How to choose the best CPAP Mask
While CPAP devices and masks offer the best and most immediate chance of getting a good night’s sleep for those who have sleep apnea, they all suffer from the same trouble. Unless a person has significant daytime benefits from using CPAP at night, the majority of CPAP users quit using the machine after just a few months of use. In fact, it has been shown that only half of all CPAP users regularly make use of their mask while asleep.
One of the things that impacts a person’s ability to tolerate CPAP is the comfort of their masks. They must fit snugly and without air leaks but must not seem too confining. Masks must be made from comfortable materials that rest gently on your facial skin. You’d be surprised at the number of masks out there that are simply too uncomfortable to be able to be worn all night long for days on end. For those who sleep better on their sides, there are special CPAP Masks for Side Sleepers.
CPAP masks can be as small as an air pillow mask that simply covers the nostrils or as large as a full face mask. Here is a list of the best CPAP masks available.
These involve a head strap that snuggly fits a small mask that just covers your nose. They make several types for both men and women. The big advantage of this type of mask is that it does not block your field of vision. Nasal masks for sleep apnea cover more of the nose than do air pillow masks and have a better chance staying on your face at night. One example of this type of mask is the AirFit series of masks put out by ResMed Air Solutions.
Air pillow mask
This is perhaps the least restrictive of the masks and involves a strap with two holes, one for each nostril. While it is relatively comfortable and gives you a good line of sight, the air pillow mask tends to slip out of the nostrils during the night, especially if you are a fitful sleeper. Some simply have ear straps that go behind the ears rather than having to wear a strap around the back of the head. The Swift FX series of masks are designed to be air pillow masks but differ in the way they attach to the head.
Full face masks
These masks cover both nose and mouth and yet still provide you with clear vision. They fit snugly in most people but not everyone has the facial shape to accommodate this type of mask. Full face masks are the masks of choice if you are mostly a mouth breather, rather than being a nose breather. An example of a full face mask is the AirFit™ F10 for him or her.
Nasal Gel Masks
These are simply nasal masks that have a gel seal for greater comfort. The gel cushions the face and yet keeps the nasal mask affixed in the proper position. These tend to be more comfortable than masks which have air cushioning.
Masks come in all sizes and shapes. Pediatric masks are designed to better fit a child’s face without leaking.
Non vented masks
These are designed for people who are on life support due to respiratory failure. They are usually full face masks that are intended for people who need to be on a ventilator for a long period of time. People who are at home on long term ventilator support can use these masks effectively.

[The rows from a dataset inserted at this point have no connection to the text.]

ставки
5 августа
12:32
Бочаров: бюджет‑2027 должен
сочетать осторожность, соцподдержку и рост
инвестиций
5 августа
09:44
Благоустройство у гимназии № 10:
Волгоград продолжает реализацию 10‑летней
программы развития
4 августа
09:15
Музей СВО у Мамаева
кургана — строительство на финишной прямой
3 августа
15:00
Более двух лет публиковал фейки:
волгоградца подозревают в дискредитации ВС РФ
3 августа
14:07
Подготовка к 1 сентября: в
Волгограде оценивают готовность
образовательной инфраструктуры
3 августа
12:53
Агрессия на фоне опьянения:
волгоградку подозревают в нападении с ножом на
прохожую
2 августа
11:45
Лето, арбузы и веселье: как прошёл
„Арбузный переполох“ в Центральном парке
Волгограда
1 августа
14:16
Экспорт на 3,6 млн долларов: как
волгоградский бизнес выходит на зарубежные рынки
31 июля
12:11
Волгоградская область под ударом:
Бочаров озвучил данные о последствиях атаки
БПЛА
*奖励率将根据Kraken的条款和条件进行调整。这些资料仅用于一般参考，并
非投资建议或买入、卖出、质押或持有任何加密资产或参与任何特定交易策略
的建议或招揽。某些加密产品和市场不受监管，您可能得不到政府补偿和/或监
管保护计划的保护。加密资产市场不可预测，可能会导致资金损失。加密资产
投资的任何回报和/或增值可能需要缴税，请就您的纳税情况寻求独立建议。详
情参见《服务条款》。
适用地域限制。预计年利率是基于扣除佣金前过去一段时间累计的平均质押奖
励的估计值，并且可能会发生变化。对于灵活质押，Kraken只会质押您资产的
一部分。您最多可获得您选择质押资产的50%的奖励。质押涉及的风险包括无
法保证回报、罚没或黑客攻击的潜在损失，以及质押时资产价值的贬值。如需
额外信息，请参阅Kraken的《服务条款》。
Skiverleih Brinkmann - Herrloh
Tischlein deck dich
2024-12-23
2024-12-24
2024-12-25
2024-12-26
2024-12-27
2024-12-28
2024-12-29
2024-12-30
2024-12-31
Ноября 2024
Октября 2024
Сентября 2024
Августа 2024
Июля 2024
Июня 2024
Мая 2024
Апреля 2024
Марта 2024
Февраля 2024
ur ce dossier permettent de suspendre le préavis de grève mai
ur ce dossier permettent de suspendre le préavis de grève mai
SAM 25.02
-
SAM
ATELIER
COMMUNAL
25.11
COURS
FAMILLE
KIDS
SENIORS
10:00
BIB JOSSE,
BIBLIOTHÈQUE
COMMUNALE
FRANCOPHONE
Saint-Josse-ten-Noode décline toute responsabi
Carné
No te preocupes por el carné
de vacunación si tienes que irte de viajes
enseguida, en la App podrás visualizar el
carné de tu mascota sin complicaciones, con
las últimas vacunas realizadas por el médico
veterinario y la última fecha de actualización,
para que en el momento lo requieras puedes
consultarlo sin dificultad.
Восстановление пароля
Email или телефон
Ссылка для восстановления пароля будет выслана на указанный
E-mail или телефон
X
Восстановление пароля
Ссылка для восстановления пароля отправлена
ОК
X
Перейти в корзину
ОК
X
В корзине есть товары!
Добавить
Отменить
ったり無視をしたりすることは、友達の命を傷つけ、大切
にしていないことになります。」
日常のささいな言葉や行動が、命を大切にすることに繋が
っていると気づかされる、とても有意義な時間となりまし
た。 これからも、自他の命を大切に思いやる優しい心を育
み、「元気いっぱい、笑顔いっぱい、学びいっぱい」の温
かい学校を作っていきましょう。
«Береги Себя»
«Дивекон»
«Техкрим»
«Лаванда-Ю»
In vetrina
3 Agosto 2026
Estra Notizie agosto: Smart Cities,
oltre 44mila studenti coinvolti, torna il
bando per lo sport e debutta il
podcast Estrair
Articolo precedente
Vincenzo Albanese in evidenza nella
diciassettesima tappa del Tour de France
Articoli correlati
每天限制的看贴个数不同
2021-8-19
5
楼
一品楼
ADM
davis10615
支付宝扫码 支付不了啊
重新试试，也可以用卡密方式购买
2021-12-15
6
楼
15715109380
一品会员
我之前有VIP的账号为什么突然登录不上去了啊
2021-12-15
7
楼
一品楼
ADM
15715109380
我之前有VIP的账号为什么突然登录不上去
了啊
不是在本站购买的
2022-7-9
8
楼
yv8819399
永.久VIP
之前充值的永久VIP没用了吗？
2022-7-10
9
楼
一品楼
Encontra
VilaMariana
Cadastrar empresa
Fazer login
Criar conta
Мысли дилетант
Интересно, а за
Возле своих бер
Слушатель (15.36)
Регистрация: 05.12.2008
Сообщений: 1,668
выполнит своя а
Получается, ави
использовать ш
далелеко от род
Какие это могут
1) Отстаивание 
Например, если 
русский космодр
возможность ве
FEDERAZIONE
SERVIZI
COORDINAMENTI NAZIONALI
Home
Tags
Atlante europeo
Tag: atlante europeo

Tips on choosing the best sleep apnea mask
It’s important to choose a mask that fits and is comfortable. When you are first fitted with a CPAP mask, the healthcare provider will take into account your nose shape, the shape of your face, whether or not you have a beard and your own personal preference in a mask. Ideally, you should start out with the least restrictive mask, such as the nasal pillow mask. The mask comes into contact only at your nostrils and has a head strap to allow for a snug fit on your head.
If the nasal pillow mask does not stay on as much as you would like, you could be fitted with a mask that involves just your nose with straps to hold the device over the nose. It is a bit more intrusive than the nasal pillow masks but the nasal mask tends to provide you with a better ability to see without the mask getting in the way.
Full face masks can feel very claustrophobic in many people who try them. If you are a mouth breather, however, this may be the only way to go. Full face masks must follow the contour of your nose, cheeks and chin. They must be snug fitting without air leaks that can undermine the purpose of having a CPAP device on in the first place.
While you may try on a mask in the sleep center that seems to be perfect for you, it is not often a good measure as to the ultimate level of comfort that you will experience when you must wear the mask all night long for many days in a row. With nasal pillows, you may find that you can’t keep them properly snug. Nasal masks and full face masks can pinch your skin in places or can raise tiny blood vessels in your face because the mask was too snug and pushed on a prominence in your face , nose or cheeks.
It is not uncommon for a person to try on several masks that they take home in order to try out their ability to be both comfortable and effective in getting a night’s sleep without snoring or having breath-stopping periods. Don’t be afraid to tell your sleep healthcare provider when a mask is not working for you so you can try another one. There are many masks out there to try so don’t give up trying to find the optimal mask for you.